直接の面識やご縁はないのですが、20代にルネサンス作品に傾倒していた私にとっては「どの本を読んでも氏の名前がある」という状態で、ずっと影響を受け続けていたことを思い出します。
著書「合唱音楽の歴史」は私の好きな本です。通常の音楽史の本だとどうしてもバッハ以降に力点が置かれてしまうのですが、本書は音楽の起こりからバッハ以前の項に相当のページ数を割いており、特に多くの譜例を伴ったルネサンス・バロック期の充実具合は合唱人にとっては喜びとしか言いようがありません。気軽に読み返すにはあまりにも重厚な本ですが、折々に手に触れておこうと改めて思いました。
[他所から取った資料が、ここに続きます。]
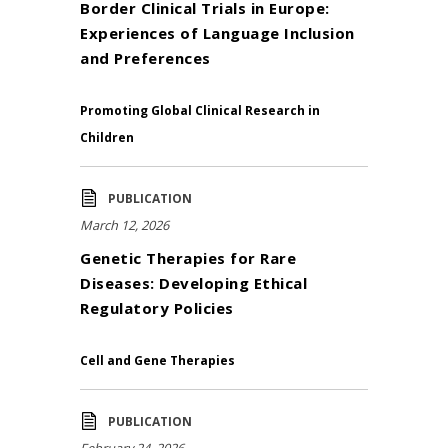
Border Clinical Trials in Europe:
Experiences of Language Inclusion
and Preferences
Promoting Global Clinical Research in
Children
PUBLICATION
March 12, 2026
Genetic Therapies for Rare
Diseases: Developing Ethical
Regulatory Policies
Cell and Gene Therapies
PUBLICATION
February 24, 2026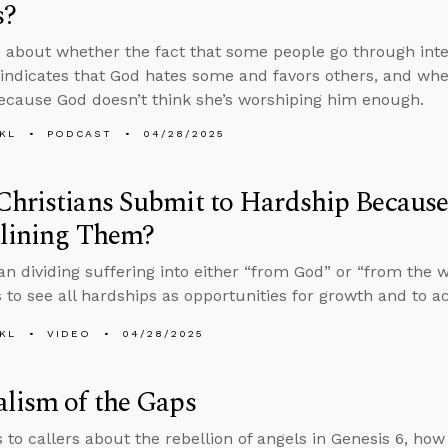
s?
 about whether the fact that some people go through inten
 indicates that God hates some and favors others, and wh
cause God doesn’t think she’s worshiping him enough.
KL
PODCAST
04/28/2025
hristians Submit to Hardship Because
plining Them?
an dividing suffering into either “from God” or “from the 
 to see all hardships as opportunities for growth and to ac
KL
VIDEO
04/28/2025
lism of the Gaps
s to callers about the rebellion of angels in Genesis 6, ho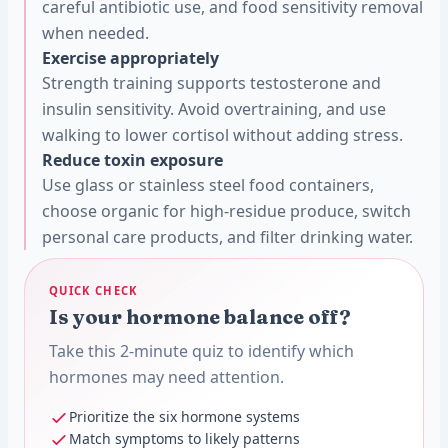
careful antibiotic use, and food sensitivity removal
when needed.
Exercise appropriately
Strength training supports testosterone and
insulin sensitivity. Avoid overtraining, and use
walking to lower cortisol without adding stress.
Reduce toxin exposure
Use glass or stainless steel food containers,
choose organic for high-residue produce, switch
personal care products, and filter drinking water.
QUICK CHECK
Is your hormone balance off?
Take this 2-minute quiz to identify which
hormones may need attention.
Prioritize the six hormone systems
Match symptoms to likely patterns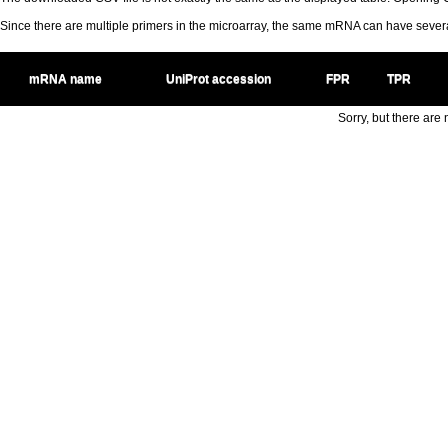
Since there are multiple primers in the microarray, the same mRNA can have seve
mRNA name
UniProt accession
FPR
TPR
Sorry, but there are n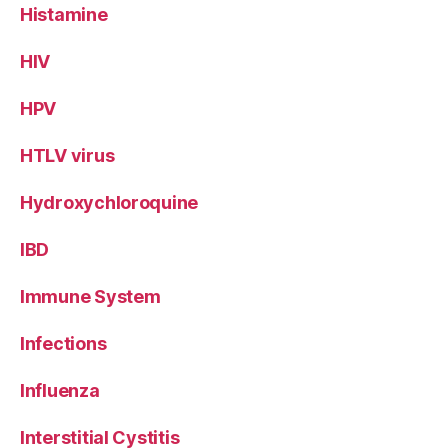
Histamine
HIV
HPV
HTLV virus
Hydroxychloroquine
IBD
Immune System
Infections
Influenza
Interstitial Cystitis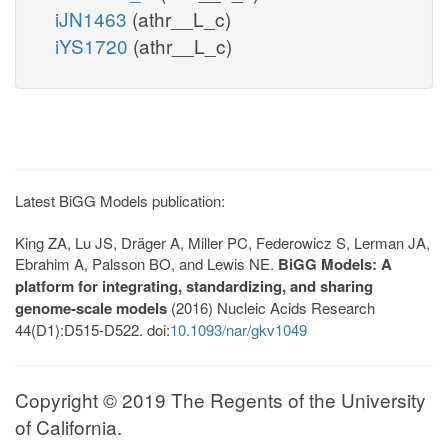
iJN1463
(athr__L_c)
iYS1720
(athr__L_c)
Latest BiGG Models publication:
King ZA, Lu JS, Dräger A, Miller PC, Federowicz S, Lerman JA,
Ebrahim A, Palsson BO, and Lewis NE.
BiGG Models: A
platform for integrating, standardizing, and sharing
genome-scale models
(2016) Nucleic Acids Research
44(D1):D515-D522. doi:
10.1093/nar/gkv1049
Copyright © 2019 The Regents of the University
of California.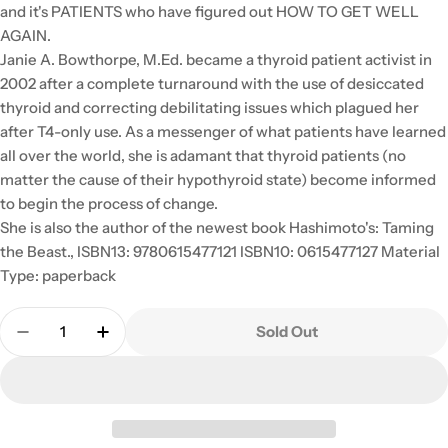
and it's PATIENTS who have figured out HOW TO GET WELL
AGAIN.
Janie A. Bowthorpe, M.Ed. became a thyroid patient activist in
2002 after a complete turnaround with the use of desiccated
thyroid and correcting debilitating issues which plagued her
after T4-only use. As a messenger of what patients have learned
all over the world, she is adamant that thyroid patients (no
matter the cause of their hypothyroid state) become informed
to begin the process of change.
She is also the author of the newest book Hashimoto's: Taming
the Beast., ISBN13: 9780615477121 ISBN10: 0615477127 Material
Type: paperback
Quantity
Sold Out
Decrease Quantity For Stop The Thyroid Madness: 
Increase Quantity For Stop The Thyroid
楽譜の監修やコラムも多くありますが、ハーモニー誌に寄稿していた「ルネサンスポリフォニー合唱曲を歌うために」という記事は、プロボルツィオとムジカフィクタについて詳細に書かれており、コピーして何度も読み返しました。今でも手元にあります。
仕事のない日曜の朝にラジオ「音楽の泉」がかかり、私はそれを布団の中で眠気と戦いながら聞いていました(あまり真面目には聞いていませんでした、スミマセン!!!)。
今はルネサンス・バロック期の作品に触れる機会が減ってきましたが(少しはある)、氏から得た知見が血肉となって音楽に現れますように。